### Written task
Transcribe every entry that follows, word for word, and omit the images.

### Records to use
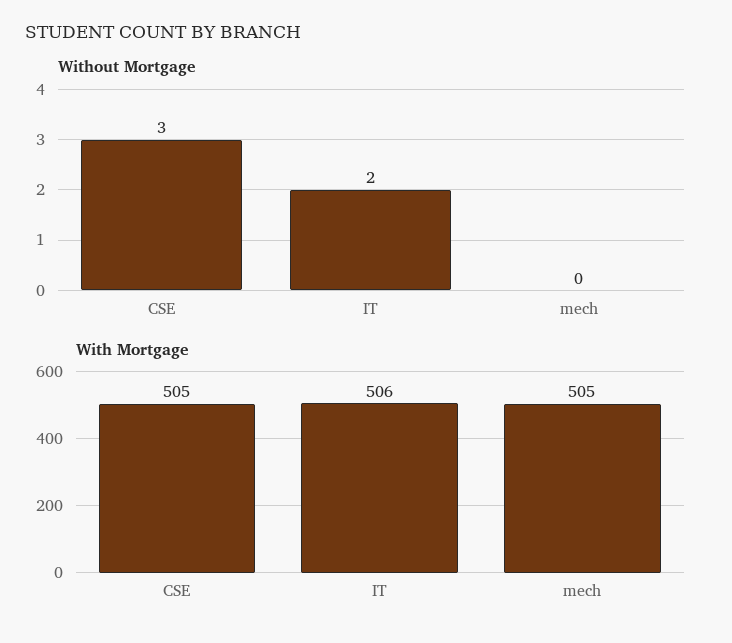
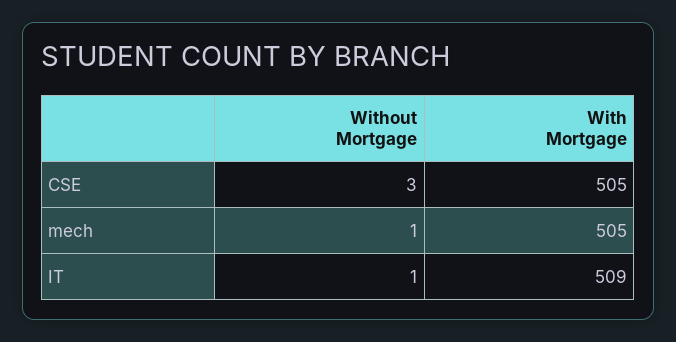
  {
    "Without Mortgage": {
      "CSE": 3,
-     "IT": 2,
+     "IT": 1,
-     "mech": 0
+     "mech": 1
    },
    "With Mortgage": {
      "CSE": 505,
-     "IT": 506,
+     "IT": 509,
      "mech": 505
    }
  }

### Reply
  {
    "Without Mortgage": {
      "CSE": 3,
-     "IT": 2,
+     "IT": 1,
-     "mech": 0
+     "mech": 1
    },
    "With Mortgage": {
      "CSE": 505,
-     "IT": 506,
+     "IT": 509,
      "mech": 505
    }
  }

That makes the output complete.